Background information
- Origin: Swansea, Wales
- Genres: Electronic; trip hop; breakbeat; progressive house; big beat; film score; electro-classical;
- Years active: 1995–present
- Labels: Distinct'ive Kinetic (former US label) Hope Kill City
- Members: Mike Truman; Charlotte Truman;
- Past members: Chris Healings; Lee Mullin; Adam Taylor;
- Website: hybridband.com

= Hybrid (British band) =

British electronic music duo

Hybrid is a British electronic music duo consisting of Mike and Charlotte Truman. The group was formed in 1995 by Mike Truman, Chris Healings, and Lee Mullin. At the time they were primarily known as a breakbeat collective, although they overlapped considerably with progressive house and trance.

Their 1999 single, "Finished Symphony" was their first charting release; their debut studio album, Wide Angle, was released that year to critical acclaim. Hybrid are considered pioneers of the electronic genre, and are known for their cinematic approach to their production, specifically with the use of orchestral recordings. After Mullin left the group, their second studio album, Morning Sci-Fi (2003), was made with Adam Taylor and featured collaborations with Peter Hook and Kirsty Hawkshaw. In 2006, Truman and Healings released their acclaimed third studio album I Choose Noise.

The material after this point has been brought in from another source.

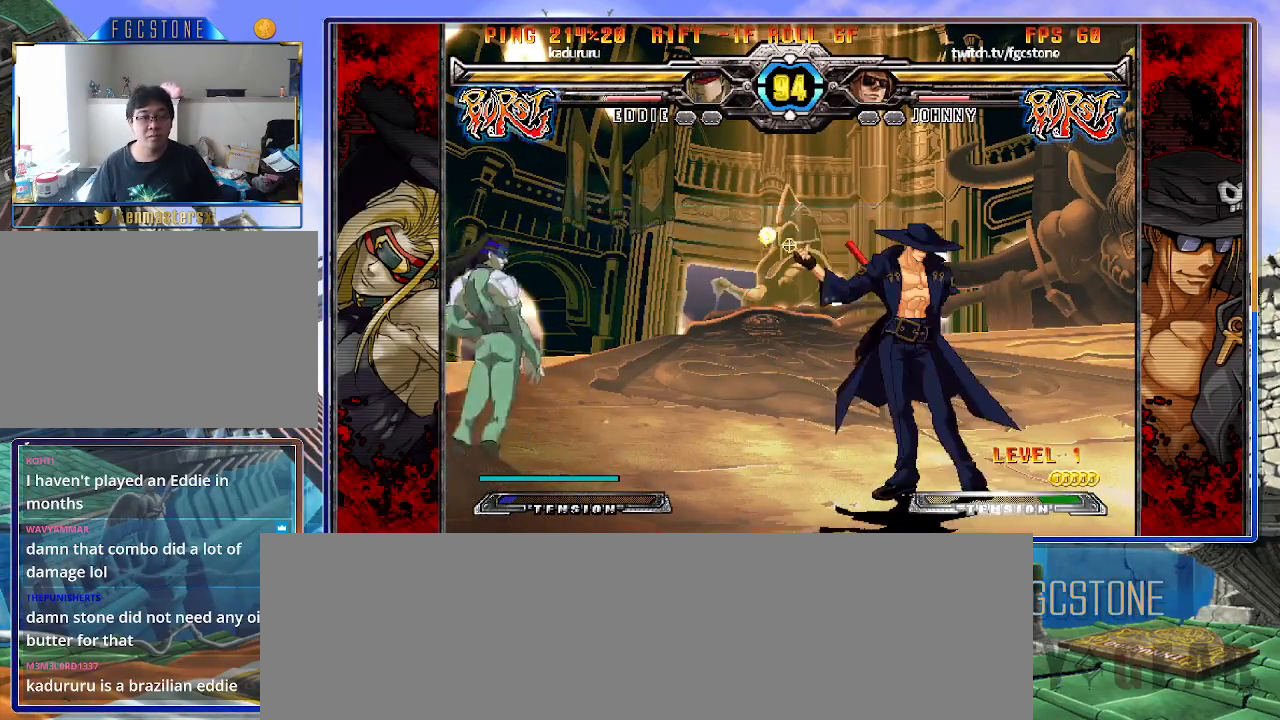
{"buttons": [], "left_stick": "right", "events": [[100, "left_stick", "left"], [167, "left_stick", "center"], [233, "left_stick", "left"], [350, "left_stick", "right"]]}
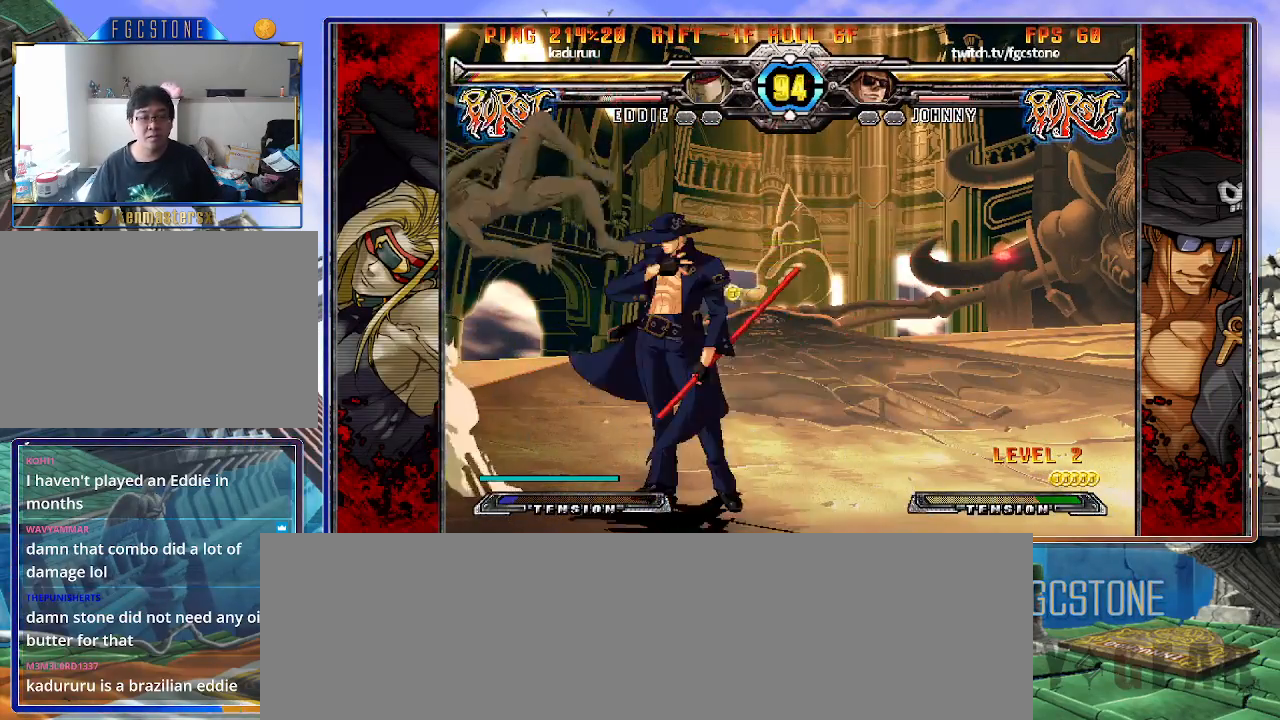
{"buttons": [], "left_stick": "right", "events": []}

Charlotte Truman (née James) joined as a vocalist and songwriter shortly afterwards in 2007. Her first recording with Hybrid was "The Formula of Fear" in 2008, the first single from their fourth studio album, Disappear Here (2010).

After a hiatus, founding member Chris Healings left the group in 2015, and their long-awaited fifth studio album, Light of the Fearless, was released in 2018. Truman and Truman then released their sixth studio album ‘Black Halo’ in 2021.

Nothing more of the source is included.